Screening and Discussion of Jeremy Rifkin’s The Empathic Civilization
Available as a 788-page hardcover book and as an 11-minute video, Jeremy Rifkin’s The Empathic Civilization has drawn praise as well as criticism. In part, this rewriting of history is based on recent brain science and child development research that have identified mirror, or empathy, neurons “that allow human beings and other species to feel and experience another’s situation as if it were one’s own.” Rifkin explores the implications of this research and suggests “human evolution is not only measured by the expansion of power over nature, but also by the intensification and extension of empathy to more diverse others across broader temporal and spatial domains.“ After a screening of the animated overview of The Empathic Civilization, Tammy La Prad and Sean Dixon will lead a discussion of the ideas sketched in the film, emphasizing their relevance for educators interested in multicultural education.
Tammy La Prad, an instructor and field experience supervisor with the department of education and interdisciplinary studies and the Center for the Preparation of Educational Professionals at WIU, teaches courses in the social foundations of education, supervises pre-clinical secondary education majors, and coordinates field experiences in diverse school settings. Her professional and scholarly interests include multicultural education and school/community partnerships. She earned degrees from Michigan State University and the University of Virginia before teaching in private and public schools in Virginia. She wrote for and coordinated community outreach for both a regional and statewide educational parenting magazine. After relocating to Illinois, she co-founded iParent Magazine, Inc. a local/regional not-for-profit magazine which served communities and schools in McDonough County.

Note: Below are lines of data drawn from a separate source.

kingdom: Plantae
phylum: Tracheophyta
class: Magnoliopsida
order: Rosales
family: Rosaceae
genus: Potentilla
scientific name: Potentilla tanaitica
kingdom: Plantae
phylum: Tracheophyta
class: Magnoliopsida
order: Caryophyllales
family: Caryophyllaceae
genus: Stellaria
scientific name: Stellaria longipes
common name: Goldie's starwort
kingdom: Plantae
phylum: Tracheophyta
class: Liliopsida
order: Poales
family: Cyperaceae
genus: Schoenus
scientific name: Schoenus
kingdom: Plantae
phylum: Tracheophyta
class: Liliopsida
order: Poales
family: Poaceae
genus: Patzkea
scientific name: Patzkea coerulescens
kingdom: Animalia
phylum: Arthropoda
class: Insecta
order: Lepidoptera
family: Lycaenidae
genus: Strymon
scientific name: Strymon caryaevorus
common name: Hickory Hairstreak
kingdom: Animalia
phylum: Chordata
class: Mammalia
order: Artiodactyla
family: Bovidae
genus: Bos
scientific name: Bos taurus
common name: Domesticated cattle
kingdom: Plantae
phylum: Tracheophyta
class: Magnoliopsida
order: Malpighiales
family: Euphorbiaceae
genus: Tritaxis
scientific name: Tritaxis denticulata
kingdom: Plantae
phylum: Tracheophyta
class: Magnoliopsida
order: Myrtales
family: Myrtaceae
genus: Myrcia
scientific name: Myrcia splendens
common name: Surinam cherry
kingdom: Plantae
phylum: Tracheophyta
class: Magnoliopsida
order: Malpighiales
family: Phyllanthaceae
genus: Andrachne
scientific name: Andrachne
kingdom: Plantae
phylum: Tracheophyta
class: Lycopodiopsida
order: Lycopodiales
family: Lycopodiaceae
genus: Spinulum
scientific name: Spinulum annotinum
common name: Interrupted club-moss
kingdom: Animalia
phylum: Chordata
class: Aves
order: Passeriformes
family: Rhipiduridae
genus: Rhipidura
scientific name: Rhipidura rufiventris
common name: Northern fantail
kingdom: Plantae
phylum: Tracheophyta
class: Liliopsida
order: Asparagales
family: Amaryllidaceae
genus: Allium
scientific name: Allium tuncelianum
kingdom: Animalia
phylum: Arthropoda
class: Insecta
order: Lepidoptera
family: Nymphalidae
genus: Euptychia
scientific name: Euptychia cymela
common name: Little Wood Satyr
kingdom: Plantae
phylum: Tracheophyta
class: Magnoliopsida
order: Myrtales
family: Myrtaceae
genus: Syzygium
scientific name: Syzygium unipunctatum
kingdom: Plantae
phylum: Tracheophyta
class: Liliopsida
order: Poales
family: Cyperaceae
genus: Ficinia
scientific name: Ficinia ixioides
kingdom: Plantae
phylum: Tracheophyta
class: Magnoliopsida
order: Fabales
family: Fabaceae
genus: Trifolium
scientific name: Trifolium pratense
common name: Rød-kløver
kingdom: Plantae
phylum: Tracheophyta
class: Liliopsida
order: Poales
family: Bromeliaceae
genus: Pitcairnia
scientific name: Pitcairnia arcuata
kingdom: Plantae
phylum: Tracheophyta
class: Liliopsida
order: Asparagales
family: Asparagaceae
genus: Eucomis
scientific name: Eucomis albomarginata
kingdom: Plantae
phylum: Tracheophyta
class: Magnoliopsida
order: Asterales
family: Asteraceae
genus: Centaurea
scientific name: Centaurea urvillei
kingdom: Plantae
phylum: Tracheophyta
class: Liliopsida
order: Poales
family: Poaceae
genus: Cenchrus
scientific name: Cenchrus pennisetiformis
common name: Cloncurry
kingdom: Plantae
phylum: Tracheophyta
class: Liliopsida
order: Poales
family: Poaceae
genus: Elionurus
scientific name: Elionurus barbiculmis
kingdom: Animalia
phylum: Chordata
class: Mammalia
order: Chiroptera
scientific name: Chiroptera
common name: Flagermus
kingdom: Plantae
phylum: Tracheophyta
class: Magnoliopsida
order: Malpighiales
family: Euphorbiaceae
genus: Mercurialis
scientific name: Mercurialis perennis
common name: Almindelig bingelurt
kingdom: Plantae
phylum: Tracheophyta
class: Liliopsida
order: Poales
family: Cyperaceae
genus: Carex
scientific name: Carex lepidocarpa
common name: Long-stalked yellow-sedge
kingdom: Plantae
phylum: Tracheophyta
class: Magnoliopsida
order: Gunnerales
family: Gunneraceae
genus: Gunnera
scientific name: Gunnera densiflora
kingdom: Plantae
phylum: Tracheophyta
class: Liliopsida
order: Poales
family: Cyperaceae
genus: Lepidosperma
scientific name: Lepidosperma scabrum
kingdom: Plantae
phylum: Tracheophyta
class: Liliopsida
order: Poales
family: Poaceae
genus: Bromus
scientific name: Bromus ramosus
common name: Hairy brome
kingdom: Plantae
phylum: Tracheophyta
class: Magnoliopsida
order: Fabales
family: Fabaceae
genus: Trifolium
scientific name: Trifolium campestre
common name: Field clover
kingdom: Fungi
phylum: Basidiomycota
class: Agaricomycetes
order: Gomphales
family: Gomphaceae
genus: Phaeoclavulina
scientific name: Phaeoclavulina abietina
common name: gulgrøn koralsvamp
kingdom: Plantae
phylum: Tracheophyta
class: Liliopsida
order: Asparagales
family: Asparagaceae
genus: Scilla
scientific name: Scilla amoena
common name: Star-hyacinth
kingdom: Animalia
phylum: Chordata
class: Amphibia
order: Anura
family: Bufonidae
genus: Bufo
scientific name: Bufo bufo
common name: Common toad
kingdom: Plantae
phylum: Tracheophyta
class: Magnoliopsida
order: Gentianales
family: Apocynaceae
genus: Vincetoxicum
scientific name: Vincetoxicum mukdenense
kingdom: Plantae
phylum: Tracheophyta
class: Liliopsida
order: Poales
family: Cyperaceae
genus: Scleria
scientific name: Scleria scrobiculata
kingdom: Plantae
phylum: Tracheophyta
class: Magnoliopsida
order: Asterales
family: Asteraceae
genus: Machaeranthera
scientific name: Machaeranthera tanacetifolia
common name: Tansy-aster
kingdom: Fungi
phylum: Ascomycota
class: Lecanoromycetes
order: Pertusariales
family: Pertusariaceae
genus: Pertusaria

Sean Dixon earned a BA in journalism at Illinois State University, served in the Peace Corps in the Dominican Republic, worked in the high tech data communications industry, and taught high school and middle school Spanish before entering the MA program in WIU’s department of educational and interdisciplinary studies (EIS).
His thesis for his MA was a comprehensive study of men’s centers, which contributed to the creation of Western’s recently approved Center for the Study of Masculinities and Men's Development. His interest in this topic had been sparked by his previous participation in the Mankind Project and in the Boys to Men Mentoring Network, an organization dedicated to helping boys between the ages of 13 and 17 "learn integrity, accountability, compassion and respect."
He teaches Multicultural and Social Foundations of Education in EIS.